Task objective
Everything from the line containing "bobas lubi wybór" to the close of the listing below should be retyped exactly, and nothing before it.

━━━━━ Raw data

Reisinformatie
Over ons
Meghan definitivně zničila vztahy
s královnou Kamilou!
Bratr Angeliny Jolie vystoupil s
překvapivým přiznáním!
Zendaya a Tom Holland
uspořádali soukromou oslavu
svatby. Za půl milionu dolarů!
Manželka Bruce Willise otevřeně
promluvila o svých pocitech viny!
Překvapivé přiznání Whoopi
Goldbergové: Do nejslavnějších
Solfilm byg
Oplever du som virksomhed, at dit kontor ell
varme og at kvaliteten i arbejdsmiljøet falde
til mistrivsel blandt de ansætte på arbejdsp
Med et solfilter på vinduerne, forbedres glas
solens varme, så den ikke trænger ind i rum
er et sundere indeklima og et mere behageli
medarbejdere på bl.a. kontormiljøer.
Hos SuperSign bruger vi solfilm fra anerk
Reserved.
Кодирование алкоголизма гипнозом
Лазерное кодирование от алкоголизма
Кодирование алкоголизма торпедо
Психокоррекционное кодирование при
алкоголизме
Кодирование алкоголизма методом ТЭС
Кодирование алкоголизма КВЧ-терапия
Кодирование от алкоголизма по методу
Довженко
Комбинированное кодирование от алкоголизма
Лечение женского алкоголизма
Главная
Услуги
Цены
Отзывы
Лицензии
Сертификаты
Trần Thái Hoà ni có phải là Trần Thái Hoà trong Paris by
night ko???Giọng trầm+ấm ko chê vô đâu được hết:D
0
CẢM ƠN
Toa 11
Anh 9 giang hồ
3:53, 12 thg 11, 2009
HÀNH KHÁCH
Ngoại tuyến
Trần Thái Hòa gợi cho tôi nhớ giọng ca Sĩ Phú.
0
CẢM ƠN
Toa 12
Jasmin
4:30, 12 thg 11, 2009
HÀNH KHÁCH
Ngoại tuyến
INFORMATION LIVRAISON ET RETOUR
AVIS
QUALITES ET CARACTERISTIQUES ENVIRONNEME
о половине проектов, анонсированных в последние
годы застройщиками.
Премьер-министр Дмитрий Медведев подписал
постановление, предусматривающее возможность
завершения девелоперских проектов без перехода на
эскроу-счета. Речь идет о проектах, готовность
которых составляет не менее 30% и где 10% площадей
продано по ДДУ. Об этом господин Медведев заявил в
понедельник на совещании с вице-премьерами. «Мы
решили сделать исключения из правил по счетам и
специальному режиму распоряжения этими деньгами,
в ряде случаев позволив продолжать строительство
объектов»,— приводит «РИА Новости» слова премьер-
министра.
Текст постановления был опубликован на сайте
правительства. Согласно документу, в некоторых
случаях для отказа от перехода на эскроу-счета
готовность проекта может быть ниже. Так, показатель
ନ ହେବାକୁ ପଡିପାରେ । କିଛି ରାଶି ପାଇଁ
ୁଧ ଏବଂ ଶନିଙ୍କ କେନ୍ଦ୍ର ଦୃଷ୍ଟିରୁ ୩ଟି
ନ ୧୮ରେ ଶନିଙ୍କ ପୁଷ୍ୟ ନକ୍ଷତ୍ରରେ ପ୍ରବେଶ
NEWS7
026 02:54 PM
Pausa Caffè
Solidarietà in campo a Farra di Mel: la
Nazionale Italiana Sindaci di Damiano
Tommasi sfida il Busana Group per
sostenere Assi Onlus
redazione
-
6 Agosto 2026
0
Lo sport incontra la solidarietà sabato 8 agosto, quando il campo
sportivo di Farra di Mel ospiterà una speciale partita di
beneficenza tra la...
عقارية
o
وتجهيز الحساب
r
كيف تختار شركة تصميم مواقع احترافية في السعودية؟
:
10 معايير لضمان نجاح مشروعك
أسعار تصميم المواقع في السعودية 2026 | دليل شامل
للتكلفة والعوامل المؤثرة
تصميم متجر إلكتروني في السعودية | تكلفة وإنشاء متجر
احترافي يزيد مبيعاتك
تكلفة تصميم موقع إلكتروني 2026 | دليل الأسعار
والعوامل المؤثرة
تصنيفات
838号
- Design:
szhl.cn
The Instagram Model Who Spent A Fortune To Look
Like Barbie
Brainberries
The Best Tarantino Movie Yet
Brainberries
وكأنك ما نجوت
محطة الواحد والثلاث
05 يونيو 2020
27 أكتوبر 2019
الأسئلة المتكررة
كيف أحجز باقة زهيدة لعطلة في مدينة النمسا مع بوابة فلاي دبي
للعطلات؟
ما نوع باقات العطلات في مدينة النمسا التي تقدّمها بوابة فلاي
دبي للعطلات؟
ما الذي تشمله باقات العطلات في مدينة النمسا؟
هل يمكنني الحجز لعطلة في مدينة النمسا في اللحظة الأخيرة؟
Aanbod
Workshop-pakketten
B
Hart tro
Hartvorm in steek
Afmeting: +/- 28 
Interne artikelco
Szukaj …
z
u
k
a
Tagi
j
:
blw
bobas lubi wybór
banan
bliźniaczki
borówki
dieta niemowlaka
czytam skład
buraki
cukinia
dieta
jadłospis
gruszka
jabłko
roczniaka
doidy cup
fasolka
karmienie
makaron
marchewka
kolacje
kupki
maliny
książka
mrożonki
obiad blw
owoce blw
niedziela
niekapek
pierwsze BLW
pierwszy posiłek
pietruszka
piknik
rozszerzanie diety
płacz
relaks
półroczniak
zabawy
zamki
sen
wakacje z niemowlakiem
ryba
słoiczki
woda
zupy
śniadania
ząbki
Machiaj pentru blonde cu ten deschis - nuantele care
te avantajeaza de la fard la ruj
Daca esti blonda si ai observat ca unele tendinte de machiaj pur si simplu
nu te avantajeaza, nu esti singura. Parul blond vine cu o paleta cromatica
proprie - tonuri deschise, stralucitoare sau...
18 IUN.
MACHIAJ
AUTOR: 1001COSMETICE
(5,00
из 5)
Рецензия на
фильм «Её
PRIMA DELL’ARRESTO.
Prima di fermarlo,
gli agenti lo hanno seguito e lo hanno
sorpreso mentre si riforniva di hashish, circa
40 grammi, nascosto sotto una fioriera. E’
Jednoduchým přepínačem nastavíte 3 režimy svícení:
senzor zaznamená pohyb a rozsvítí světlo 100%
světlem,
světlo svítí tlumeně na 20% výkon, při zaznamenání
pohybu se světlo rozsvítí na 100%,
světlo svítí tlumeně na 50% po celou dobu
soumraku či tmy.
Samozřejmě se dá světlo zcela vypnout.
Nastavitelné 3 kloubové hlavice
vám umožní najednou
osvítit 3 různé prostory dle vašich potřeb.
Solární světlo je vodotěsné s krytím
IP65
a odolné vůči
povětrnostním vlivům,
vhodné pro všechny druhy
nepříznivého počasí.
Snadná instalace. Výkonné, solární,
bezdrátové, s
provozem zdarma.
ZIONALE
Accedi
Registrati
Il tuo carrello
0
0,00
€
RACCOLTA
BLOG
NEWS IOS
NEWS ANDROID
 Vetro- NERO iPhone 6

━━━━━━━━━━

Answer to the exercise
bobas lubi wybór
banan
bliźniaczki
borówki
dieta niemowlaka
czytam skład
buraki
cukinia
dieta
jadłospis
gruszka
jabłko
roczniaka
doidy cup
fasolka
karmienie
makaron
marchewka
kolacje
kupki
maliny
książka
mrożonki
obiad blw
owoce blw
niedziela
niekapek
pierwsze BLW
pierwszy posiłek
pietruszka
piknik
rozszerzanie diety
płacz
relaks
półroczniak
zabawy
zamki
sen
wakacje z niemowlakiem
ryba
słoiczki
woda
zupy
śniadania
ząbki
Machiaj pentru blonde cu ten deschis - nuantele care
te avantajeaza de la fard la ruj
Daca esti blonda si ai observat ca unele tendinte de machiaj pur si simplu
nu te avantajeaza, nu esti singura. Parul blond vine cu o paleta cromatica
proprie - tonuri deschise, stralucitoare sau...
18 IUN.
MACHIAJ
AUTOR: 1001COSMETICE
(5,00
из 5)
Рецензия на
фильм «Её
PRIMA DELL’ARRESTO.
Prima di fermarlo,
gli agenti lo hanno seguito e lo hanno
sorpreso mentre si riforniva di hashish, circa
40 grammi, nascosto sotto una fioriera. E’
Jednoduchým přepínačem nastavíte 3 režimy svícení:
senzor zaznamená pohyb a rozsvítí světlo 100%
světlem,
světlo svítí tlumeně na 20% výkon, při zaznamenání
pohybu se světlo rozsvítí na 100%,
světlo svítí tlumeně na 50% po celou dobu
soumraku či tmy.
Samozřejmě se dá světlo zcela vypnout.
Nastavitelné 3 kloubové hlavice
vám umožní najednou
osvítit 3 různé prostory dle vašich potřeb.
Solární světlo je vodotěsné s krytím
IP65
a odolné vůči
povětrnostním vlivům,
vhodné pro všechny druhy
nepříznivého počasí.
Snadná instalace. Výkonné, solární,
bezdrátové, s
provozem zdarma.
ZIONALE
Accedi
Registrati
Il tuo carrello
0
0,00
€
RACCOLTA
BLOG
NEWS IOS
NEWS ANDROID
 Vetro- NERO iPhone 6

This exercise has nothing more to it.